COMPITO SCRITTO 1:
Trascriva integralmente il brano sulla riforma previdenziale introdotta dalla L. 335/95.

== BRANO DI LETTURA

Sulla riforma varata con la L. 335/95 vale la pena evidenziare come la COVIP (Commissione di vigilanza sui fondi pensione – sito internet: http://www.covip.it) nella sua “Relazione per l’anno 2003”, pag. 241, abbia scritto che:

“Le simulazioni prodotte mostrano da tempo quanto il sistema contributivo abbia ridotto il livello del tasso di sostituzione assicurato dalla previdenza pubblica rispetto alle prestazioni di tipo retributivo, ancora presenti. Ad esempio, le stime indicano che il tasso di sostituzione offerto dal regime obbligatorio a seguito delle riforme si abbasserà di quasi venti punti percentuali, passando dal 67,3% per un lavoratore dipendente del settore privato andato in pensione nel 2000 a 60 anni di età con 35 anni di contribuzione, al 48,1% per la pensione che percepirà nel 2050 un lavoratore dipendente con la stessa storia contributiva” Sempre la COVIP, documento citato, pag. 245, ricorda come “Nel mercato dei fondi pensione funziona in modo stringente l’equità attuariale, tanto che due lavoratori che hanno la stessa storia contributiva, ma non lo stesso sesso, avranno pensioni complementari diverse: a parità di tutte le altre condizioni. l’uomo godrà di un assegno maggiore rispetto a quanto spetterà alla donna”.

====
== MATERIALI FORNITI

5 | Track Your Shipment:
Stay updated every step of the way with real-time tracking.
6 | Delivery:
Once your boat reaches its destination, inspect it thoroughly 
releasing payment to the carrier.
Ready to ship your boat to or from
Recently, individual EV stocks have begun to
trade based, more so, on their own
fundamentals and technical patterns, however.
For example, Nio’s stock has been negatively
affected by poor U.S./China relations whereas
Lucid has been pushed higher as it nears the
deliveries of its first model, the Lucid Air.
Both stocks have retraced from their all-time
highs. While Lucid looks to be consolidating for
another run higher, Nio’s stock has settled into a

====
== MATERIALI FORNITI

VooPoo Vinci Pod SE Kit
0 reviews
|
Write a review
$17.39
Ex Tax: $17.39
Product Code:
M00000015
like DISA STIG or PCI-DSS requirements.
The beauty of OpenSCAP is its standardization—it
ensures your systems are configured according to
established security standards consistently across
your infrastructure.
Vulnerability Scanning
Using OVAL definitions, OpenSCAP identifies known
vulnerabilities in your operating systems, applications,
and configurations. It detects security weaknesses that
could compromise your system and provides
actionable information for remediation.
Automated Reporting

====
== MATERIALI FORNITI

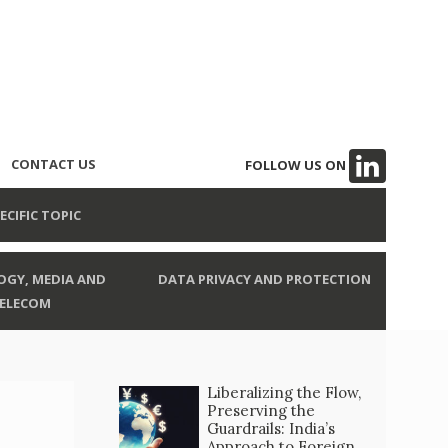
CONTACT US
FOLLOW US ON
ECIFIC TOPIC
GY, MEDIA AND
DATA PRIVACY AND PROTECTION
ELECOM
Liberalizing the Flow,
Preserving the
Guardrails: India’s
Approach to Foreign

====

COMPITO SCRITTO 2:
Riporti parola per parola, tratte dai record, le righe che vanno dalla riga contenente "VooPoo Vinci Pod SE Kit" alla riga contenente "vulnerabilities in your", entrambe incluse.

SPAZIO RISPOSTA 1:
Sulla riforma varata con la L. 335/95 vale la pena evidenziare come la COVIP (Commissione di vigilanza sui fondi pensione – sito internet: http://www.covip.it) nella sua “Relazione per l’anno 2003”, pag. 241, abbia scritto che:

“Le simulazioni prodotte mostrano da tempo quanto il sistema contributivo abbia ridotto il livello del tasso di sostituzione assicurato dalla previdenza pubblica rispetto alle prestazioni di tipo retributivo, ancora presenti. Ad esempio, le stime indicano che il tasso di sostituzione offerto dal regime obbligatorio a seguito delle riforme si abbasserà di quasi venti punti percentuali, passando dal 67,3% per un lavoratore dipendente del settore privato andato in pensione nel 2000 a 60 anni di età con 35 anni di contribuzione, al 48,1% per la pensione che percepirà nel 2050 un lavoratore dipendente con la stessa storia contributiva” Sempre la COVIP, documento citato, pag. 245, ricorda come “Nel mercato dei fondi pensione funziona in modo stringente l’equità attuariale, tanto che due lavoratori che hanno la stessa storia contributiva, ma non lo stesso sesso, avranno pensioni complementari diverse: a parità di tutte le altre condizioni. l’uomo godrà di un assegno maggiore rispetto a quanto spetterà alla donna”.

SPAZIO RISPOSTA 2:
VooPoo Vinci Pod SE Kit
0 reviews
|
Write a review
$17.39
Ex Tax: $17.39
Product Code:
M00000015
like DISA STIG or PCI-DSS requirements.
The beauty of OpenSCAP is its standardization—it
ensures your systems are configured according to
established security standards consistently across
your infrastructure.
Vulnerability Scanning
Using OVAL definitions, OpenSCAP identifies known
vulnerabilities in your operating systems, applications,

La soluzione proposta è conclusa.